M. Laporte s’indigne cependant du « nombre ridicule » de logements sociaux financés annuellement : « Les gouvernements reconnaissent que 261 000 ménages locataires québécois ont des besoins pressants en matière de logement, mais en 2012-2013, ils ne financement conjointement que 2 500 logements sociaux dans le cadre du programme québécois AccèsLogis. Ce que ça signifie concrètement, c’est qu’on ne répond même pas à 1 % des besoins ! ».

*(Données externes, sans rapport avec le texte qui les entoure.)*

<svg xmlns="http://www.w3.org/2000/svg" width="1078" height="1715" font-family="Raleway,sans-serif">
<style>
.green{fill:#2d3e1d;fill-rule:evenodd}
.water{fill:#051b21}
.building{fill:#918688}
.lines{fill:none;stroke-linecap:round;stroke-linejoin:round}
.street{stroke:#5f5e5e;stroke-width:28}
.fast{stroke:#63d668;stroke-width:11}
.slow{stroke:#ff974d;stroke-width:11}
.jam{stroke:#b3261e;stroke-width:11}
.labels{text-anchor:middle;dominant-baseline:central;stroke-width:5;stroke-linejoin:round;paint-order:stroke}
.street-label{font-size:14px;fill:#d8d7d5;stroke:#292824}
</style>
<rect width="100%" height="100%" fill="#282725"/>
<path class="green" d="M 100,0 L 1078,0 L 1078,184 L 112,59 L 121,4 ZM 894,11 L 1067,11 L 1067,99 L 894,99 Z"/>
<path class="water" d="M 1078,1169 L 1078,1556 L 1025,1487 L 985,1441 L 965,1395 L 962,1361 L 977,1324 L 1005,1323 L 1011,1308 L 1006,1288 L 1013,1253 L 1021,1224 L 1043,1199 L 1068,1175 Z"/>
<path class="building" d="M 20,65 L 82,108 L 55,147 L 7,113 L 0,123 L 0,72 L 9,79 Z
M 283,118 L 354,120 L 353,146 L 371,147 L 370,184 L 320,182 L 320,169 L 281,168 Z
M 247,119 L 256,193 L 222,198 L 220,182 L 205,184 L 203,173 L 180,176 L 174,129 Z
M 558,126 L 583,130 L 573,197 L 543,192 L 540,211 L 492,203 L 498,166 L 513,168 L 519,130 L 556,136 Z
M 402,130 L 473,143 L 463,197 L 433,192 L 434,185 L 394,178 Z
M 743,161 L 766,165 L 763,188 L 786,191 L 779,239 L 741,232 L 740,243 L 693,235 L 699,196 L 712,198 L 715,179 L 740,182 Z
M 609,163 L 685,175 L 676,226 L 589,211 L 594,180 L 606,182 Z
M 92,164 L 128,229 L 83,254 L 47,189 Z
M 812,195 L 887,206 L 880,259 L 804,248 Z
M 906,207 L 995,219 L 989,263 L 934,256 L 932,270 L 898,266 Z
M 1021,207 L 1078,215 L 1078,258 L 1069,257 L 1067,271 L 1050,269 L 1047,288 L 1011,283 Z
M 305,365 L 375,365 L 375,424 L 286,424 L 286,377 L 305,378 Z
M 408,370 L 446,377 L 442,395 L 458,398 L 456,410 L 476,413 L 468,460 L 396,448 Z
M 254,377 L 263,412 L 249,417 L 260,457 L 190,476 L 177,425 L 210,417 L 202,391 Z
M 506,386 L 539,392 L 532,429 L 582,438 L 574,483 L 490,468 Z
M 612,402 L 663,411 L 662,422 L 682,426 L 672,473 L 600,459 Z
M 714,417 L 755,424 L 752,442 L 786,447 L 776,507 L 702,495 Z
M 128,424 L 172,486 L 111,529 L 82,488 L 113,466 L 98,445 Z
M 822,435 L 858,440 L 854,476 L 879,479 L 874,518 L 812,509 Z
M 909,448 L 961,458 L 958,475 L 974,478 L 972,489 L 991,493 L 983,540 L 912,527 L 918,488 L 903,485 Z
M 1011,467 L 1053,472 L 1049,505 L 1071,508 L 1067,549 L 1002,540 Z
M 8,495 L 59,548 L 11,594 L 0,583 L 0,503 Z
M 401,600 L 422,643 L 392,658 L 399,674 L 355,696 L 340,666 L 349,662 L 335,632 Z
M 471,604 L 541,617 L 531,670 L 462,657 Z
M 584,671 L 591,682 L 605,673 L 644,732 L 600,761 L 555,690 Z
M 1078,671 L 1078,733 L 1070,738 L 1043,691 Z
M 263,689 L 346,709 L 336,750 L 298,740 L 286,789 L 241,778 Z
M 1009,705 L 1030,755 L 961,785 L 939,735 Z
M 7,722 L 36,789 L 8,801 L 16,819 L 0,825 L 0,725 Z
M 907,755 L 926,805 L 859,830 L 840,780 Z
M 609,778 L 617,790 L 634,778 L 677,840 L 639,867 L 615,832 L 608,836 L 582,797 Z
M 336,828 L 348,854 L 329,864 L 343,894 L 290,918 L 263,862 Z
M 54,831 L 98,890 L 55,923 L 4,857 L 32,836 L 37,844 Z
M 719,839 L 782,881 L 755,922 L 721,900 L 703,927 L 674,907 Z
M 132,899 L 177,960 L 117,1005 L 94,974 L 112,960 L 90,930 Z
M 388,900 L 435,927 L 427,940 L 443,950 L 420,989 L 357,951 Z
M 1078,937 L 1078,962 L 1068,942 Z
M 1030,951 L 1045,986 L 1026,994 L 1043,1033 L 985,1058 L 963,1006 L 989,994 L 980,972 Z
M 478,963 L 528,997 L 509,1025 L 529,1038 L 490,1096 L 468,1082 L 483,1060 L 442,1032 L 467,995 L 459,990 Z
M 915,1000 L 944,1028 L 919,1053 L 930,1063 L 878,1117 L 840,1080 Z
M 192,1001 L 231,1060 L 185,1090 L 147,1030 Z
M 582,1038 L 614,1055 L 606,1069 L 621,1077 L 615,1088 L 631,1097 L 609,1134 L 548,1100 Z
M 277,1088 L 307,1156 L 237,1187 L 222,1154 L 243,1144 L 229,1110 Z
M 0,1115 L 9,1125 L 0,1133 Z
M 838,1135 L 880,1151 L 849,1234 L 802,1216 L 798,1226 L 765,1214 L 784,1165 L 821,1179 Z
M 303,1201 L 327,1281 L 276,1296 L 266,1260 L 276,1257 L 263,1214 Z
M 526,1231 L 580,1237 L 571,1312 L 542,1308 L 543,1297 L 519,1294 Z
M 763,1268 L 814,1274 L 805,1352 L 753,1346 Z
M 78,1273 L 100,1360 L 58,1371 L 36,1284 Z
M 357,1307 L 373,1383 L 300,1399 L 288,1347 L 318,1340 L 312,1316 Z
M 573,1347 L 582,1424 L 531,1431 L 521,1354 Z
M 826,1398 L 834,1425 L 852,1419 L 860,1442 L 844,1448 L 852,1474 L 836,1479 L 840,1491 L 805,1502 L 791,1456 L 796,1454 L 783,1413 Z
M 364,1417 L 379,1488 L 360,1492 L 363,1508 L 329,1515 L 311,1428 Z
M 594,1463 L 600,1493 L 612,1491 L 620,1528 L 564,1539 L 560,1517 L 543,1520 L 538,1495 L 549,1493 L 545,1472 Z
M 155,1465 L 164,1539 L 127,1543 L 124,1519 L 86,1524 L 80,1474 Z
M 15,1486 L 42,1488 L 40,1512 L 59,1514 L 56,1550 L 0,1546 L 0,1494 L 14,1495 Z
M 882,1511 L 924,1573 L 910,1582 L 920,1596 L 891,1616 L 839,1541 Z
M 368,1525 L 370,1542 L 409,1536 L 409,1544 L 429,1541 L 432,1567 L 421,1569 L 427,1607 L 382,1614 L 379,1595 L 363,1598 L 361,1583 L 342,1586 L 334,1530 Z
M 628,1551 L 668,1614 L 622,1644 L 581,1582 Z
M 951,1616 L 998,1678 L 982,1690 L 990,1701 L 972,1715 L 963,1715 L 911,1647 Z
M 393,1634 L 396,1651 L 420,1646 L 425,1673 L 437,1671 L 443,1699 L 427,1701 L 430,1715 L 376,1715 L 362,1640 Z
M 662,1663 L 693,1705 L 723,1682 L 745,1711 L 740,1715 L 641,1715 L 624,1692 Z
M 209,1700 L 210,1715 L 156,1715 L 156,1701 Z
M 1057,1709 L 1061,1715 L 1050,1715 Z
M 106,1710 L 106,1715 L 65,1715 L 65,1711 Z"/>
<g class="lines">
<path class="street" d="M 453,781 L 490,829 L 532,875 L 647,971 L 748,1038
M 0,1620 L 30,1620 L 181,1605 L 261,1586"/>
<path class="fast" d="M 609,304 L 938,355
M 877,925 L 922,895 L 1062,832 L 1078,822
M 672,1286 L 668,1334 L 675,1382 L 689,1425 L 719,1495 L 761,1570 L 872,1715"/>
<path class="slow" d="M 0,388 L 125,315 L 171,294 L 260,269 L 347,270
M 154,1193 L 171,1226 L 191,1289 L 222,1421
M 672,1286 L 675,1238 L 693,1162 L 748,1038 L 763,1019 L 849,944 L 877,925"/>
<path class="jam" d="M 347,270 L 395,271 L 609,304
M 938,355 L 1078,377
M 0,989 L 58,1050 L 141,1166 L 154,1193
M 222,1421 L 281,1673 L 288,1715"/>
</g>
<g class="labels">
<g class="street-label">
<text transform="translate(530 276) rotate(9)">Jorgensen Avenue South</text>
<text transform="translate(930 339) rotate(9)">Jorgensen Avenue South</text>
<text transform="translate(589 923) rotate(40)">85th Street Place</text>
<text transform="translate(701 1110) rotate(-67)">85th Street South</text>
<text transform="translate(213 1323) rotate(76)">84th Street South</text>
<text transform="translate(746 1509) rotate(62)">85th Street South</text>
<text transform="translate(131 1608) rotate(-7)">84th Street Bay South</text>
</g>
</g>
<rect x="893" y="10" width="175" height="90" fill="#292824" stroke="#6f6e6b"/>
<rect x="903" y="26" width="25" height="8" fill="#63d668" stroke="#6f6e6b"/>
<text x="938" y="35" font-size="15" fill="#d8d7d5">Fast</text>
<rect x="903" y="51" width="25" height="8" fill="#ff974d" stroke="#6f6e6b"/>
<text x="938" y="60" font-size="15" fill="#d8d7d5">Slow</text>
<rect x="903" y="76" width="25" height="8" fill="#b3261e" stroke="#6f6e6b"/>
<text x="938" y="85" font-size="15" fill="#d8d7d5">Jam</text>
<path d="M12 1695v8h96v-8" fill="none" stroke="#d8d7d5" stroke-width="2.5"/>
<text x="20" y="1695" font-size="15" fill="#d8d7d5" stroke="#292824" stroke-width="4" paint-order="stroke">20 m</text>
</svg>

Tout en souhaitant que le nouveau gouvernement péquiste respectera au moins son engagement d’augmenter le nombre de nouveaux logements sociaux à 3 000 par année au cours des cinq prochaines années, le FRAPRU estime que la mise en œuvre du droit au logement exige des investissements beaucoup plus substantiels.
Le FRAPRU s’inquiète, par ailleurs, de la fin graduelle des subventions à long terme que le gouvernement fédéral accorde aux logements sociaux déjà existants. Jean-Claude Laporte s’en scandalise : « Non seulement le gouvernement conservateur de Stephen Harper n’investit-il que des sommes ridicules - les plus basses des dix dernières années - dans l’aide à de nouveaux ménages, mais il fait la sourde oreille aux demandes de prolongation des subventions que le fédéral accorde depuis 25, 35 et, dans certains cas, 50 ans, aux logements sociaux existants. Or, la fin de ces subventions, qui a déjà commencé et qui va s’accélérer prochainement, pourrait avoir des effets néfastes, notamment sur l’accessibilité financière de ces logements ». Dans la région du Centre-du-Québec, près de 2 600 logements de type HLM pourraient être affectés d’une façon ou d’une autre, tout comme 300 logements coopératifs et un nombre probablement similaire de logements gérés par des Organismes sans but lucratif (OSBL).
Les commissaires qui ont siégé à Victoriaville étaient Jean Trudelle, qui était jusqu’en juin dernier président de la Fédération nationale des enseignants et des enseignantes du Québec (FNEEQ-CSN), Yannick-S Mondion, militant impliqué sur les enjeux d’itinérance et d’hébergement jeunesse, et Sylvain Lafrenière conseiller budgétaire à l’Association coopérative d’économie familiale (ACEF) du Nord.